PORTLAND, Ore. (KOIN) – While Portland voters will likely decide this fall whether to change city government to make the City Council better represent individual parts of the city, the Charter Commission’s plan has lost support from one of the city commissioners.

Commissioner Mingus Mapps, who supports the idea of changing the city’s charter, is concerned there are too many changes lumped together to vote on in the plan, rather than asking voters to decide on each suggested change.
The proposed ballot measure would expand the current council from four commissioners to 12 commissioners with three per specific districts in the city.

The measure also would have a city manager, rather than the mayor, in charge of overseeing city bureaus and handling administration.  

A third part would change how voters pick candidates. The measure would get rid of a primary, where a candidate wins with at least 50% of the vote. If not, the top two candidates face off in November.

Instead, voters would rank the candidates on the November ballot. If no candidate gets more than 50% of votes to win, the candidate with the least votes is eliminated and second preference choices are then counted to find a winner.

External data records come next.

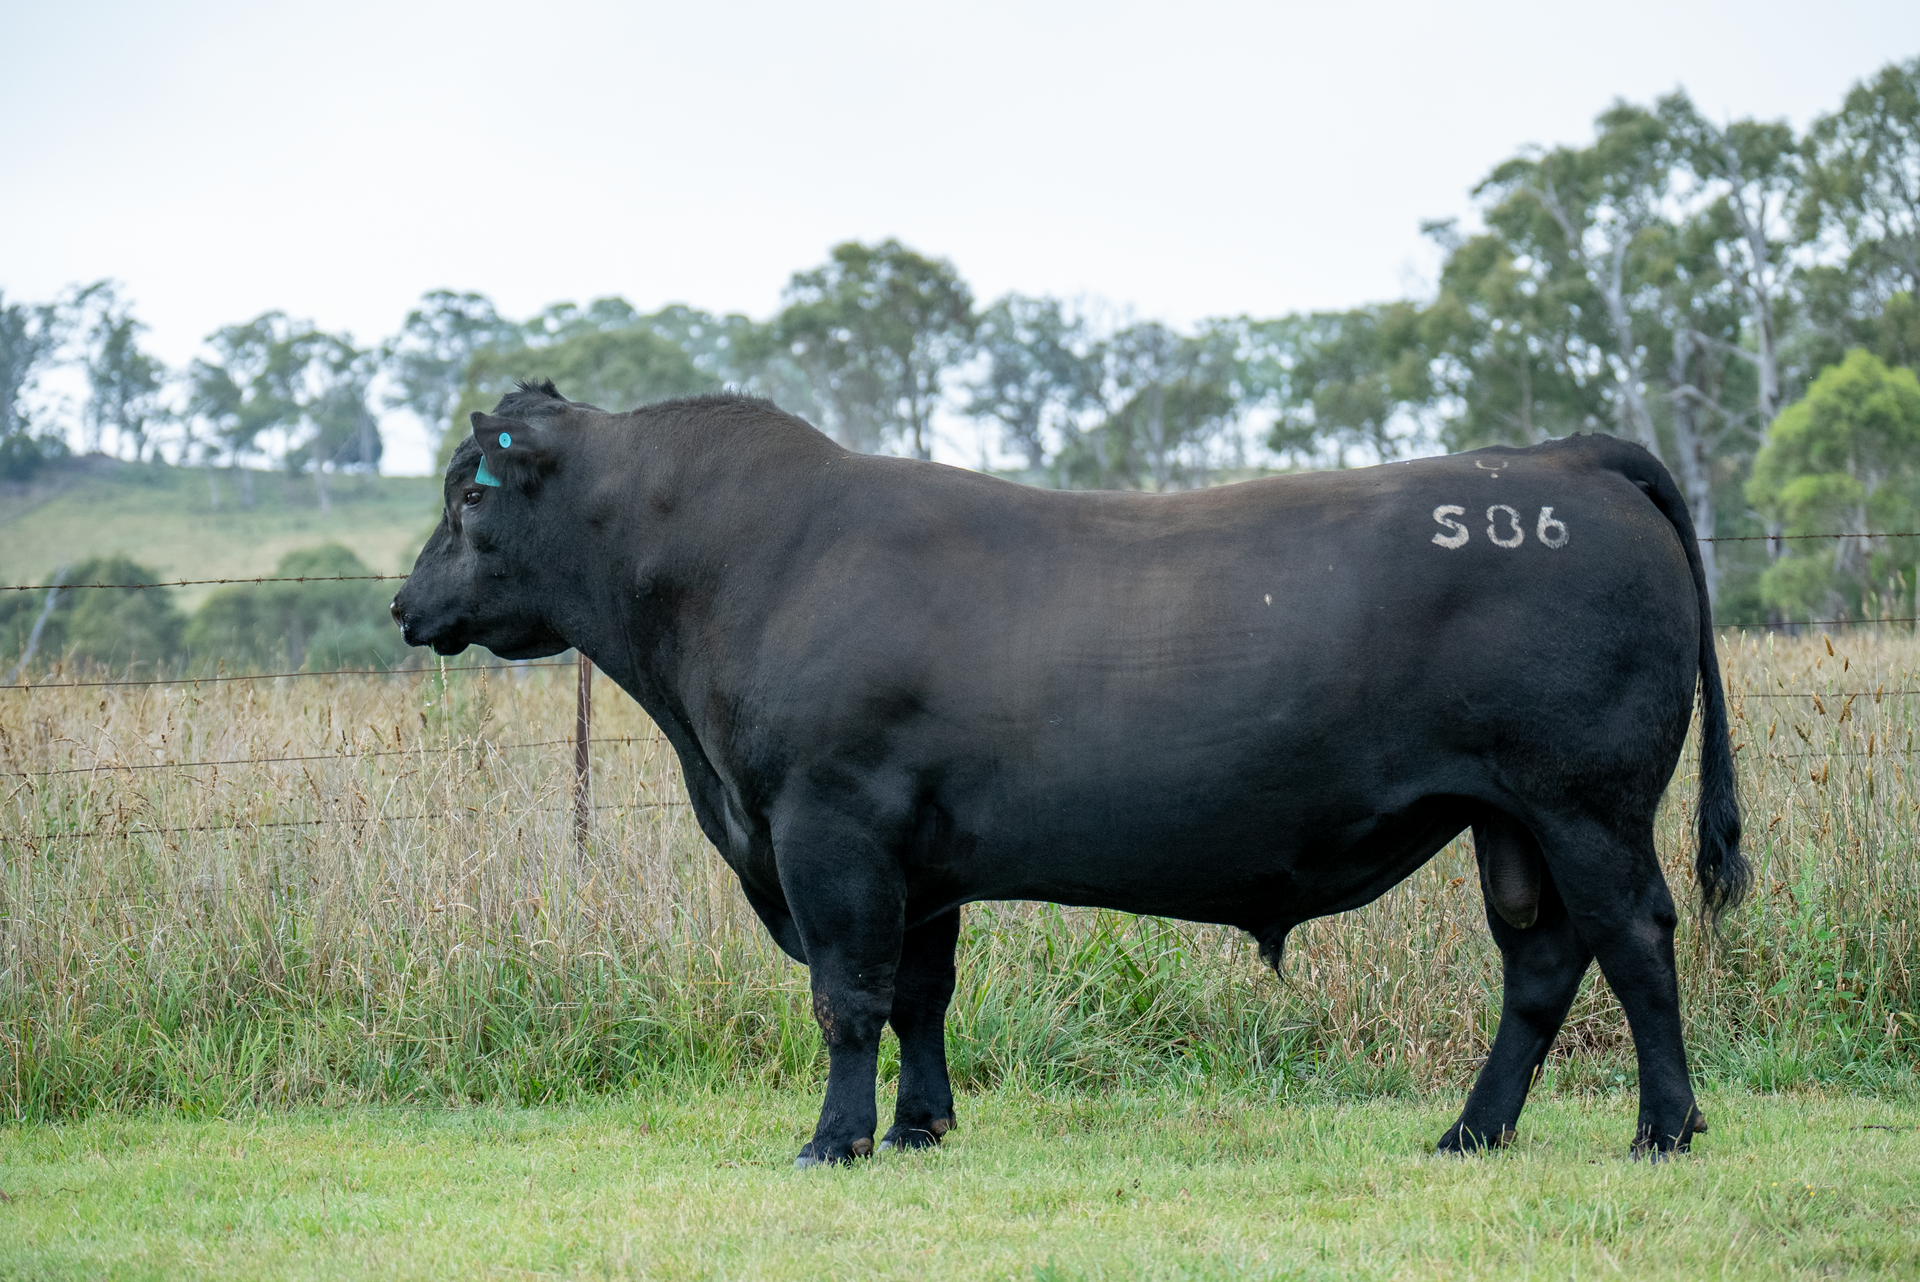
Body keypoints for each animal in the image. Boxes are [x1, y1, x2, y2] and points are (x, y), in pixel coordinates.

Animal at [392, 380, 1746, 1165]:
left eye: (469, 494)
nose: (407, 604)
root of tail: (1565, 458)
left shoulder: (830, 830)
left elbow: (849, 997)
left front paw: (835, 1140)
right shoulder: (916, 859)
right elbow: (921, 995)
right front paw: (922, 1126)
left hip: (1587, 802)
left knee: (1635, 938)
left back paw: (1664, 1127)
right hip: (1507, 817)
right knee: (1542, 962)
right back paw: (1472, 1130)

In a statement to KOIN 6 News, Commissioner Mapps says he supports reform but the four multi-member districts and rank-choice voting are “a radical departure from what Portlanders are used to.” Mapps prefers separate items on the ballot.

Voters have turned down big changes proposed in the past for the City Charter, but the volunteer Charter Commission says it will work to make sure the public understands all the proposed changes before they would vote in November.